Se non c’è un cammino di discepolato, di
disposizione a seguire Gesù che è allo stesso tempo la disponibilità a
lasciare, abbandonare la mentalità del mondo, l’uomo vecchio schiavo delle
passioni mondane (Col 3,1ss), del Signore non si capisce praticamente nulla.

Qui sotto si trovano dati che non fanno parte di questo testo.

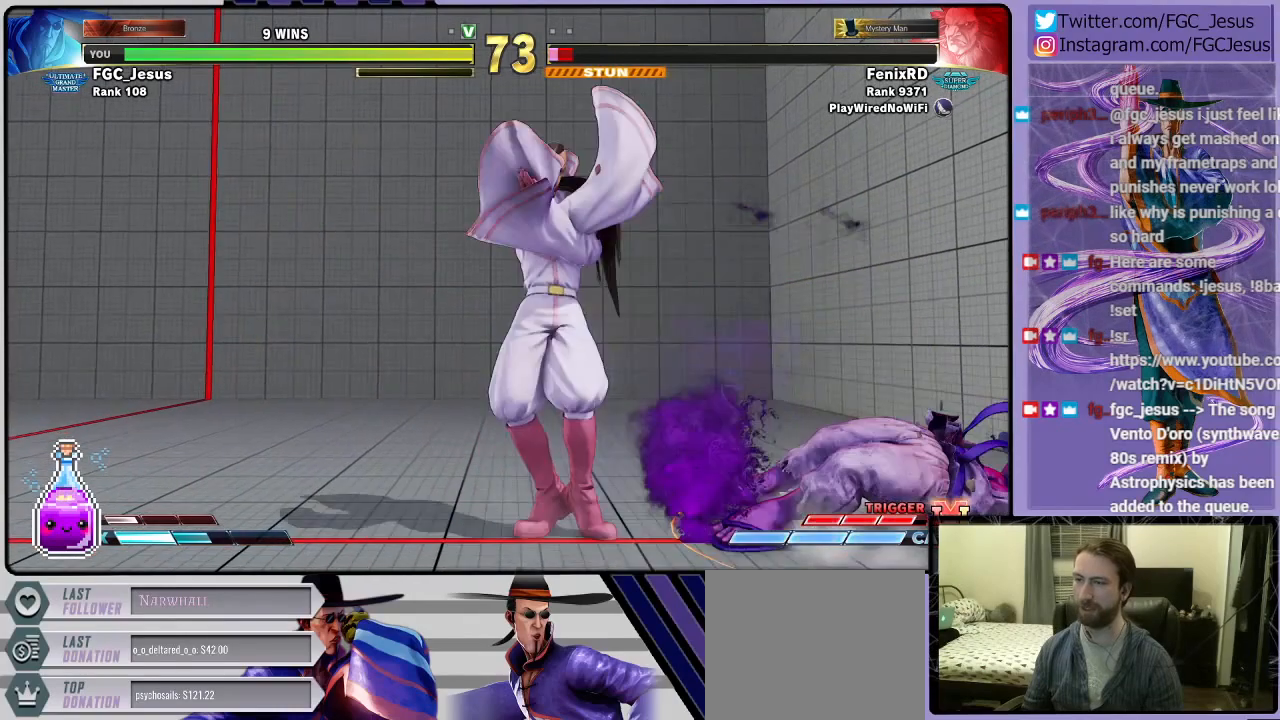
{"buttons": [], "left_stick": "center", "right_stick": "center", "events": [[34, "DPAD_UP", "up"], [67, "DPAD_DOWN", "down"], [101, "SQUARE", "up"], [401, "DPAD_LEFT", "up"], [434, "DPAD_DOWN", "up"]]}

E
quando del Vangelo non si capisce nulla, si comincia a trasferire la logica del
mondo sulla Parola di Dio o ad appropriassi di contenuti evangelici per
giustificare la propria pigrizia.
Gesù,
allora, non è grande perché aveva molto potere politico o perché possedeva
molti beni; al contrario, Gesù è grande agli occhi di Dio perché ha fatto della
sua vita non una salita, ma una discesa, non la ricerca di sé stesso, ma si è
rinnegato, ha rinnegato la propria vita, si è spogliato della sua divinità ,
Lui che era Dio si è fatto simile a noi per servirci.
Parole
impressionanti che trovano una conferma anche nella profezia di Isaia che
abbiamo ascoltato nella prima lettura.
“Disprezzato e reietto
dagli uomini, uomo dei dolori che ben conosce il patire, come uno davanti al
quale ci si copre la faccia, era disprezzato e non ne avevamo alcuna stima” ( Is
53, 3).
Gesù
è venuto al mondo e non ha fatto nulla per attirare attenzione. Si è nascosto
in una vita umile. Ha affrontato i presunti potenti del mondo smascherando le
loro ipocrisie, per aiutare l’umanità a non avere paura di coloro che si fanno
forti abusando del loro presunto potere. Gesù, indicandoci il cammino con la
sua Parola e la sua vita, ha infuso in noi il coraggio di vivere in un modo
differente. Mettendosi al nostro servizio con umiltà, ha risvegliato in noi la
nostra dignità di figli e figlie di Dio. Ed è questo coraggio, questa Vita,
questa Forza, questa dignità che noi riceviamo nei sacramenti, non per stare
seduti, ma per alzarci e sforzarci di vivere come lui ha vissuto, per
sconvolgere l’arroganza del mondo con la semplicità, l’umiltà e l’amore di
Gesù.
Sia
ciò il frutto della nostra Eucaristia domenicale.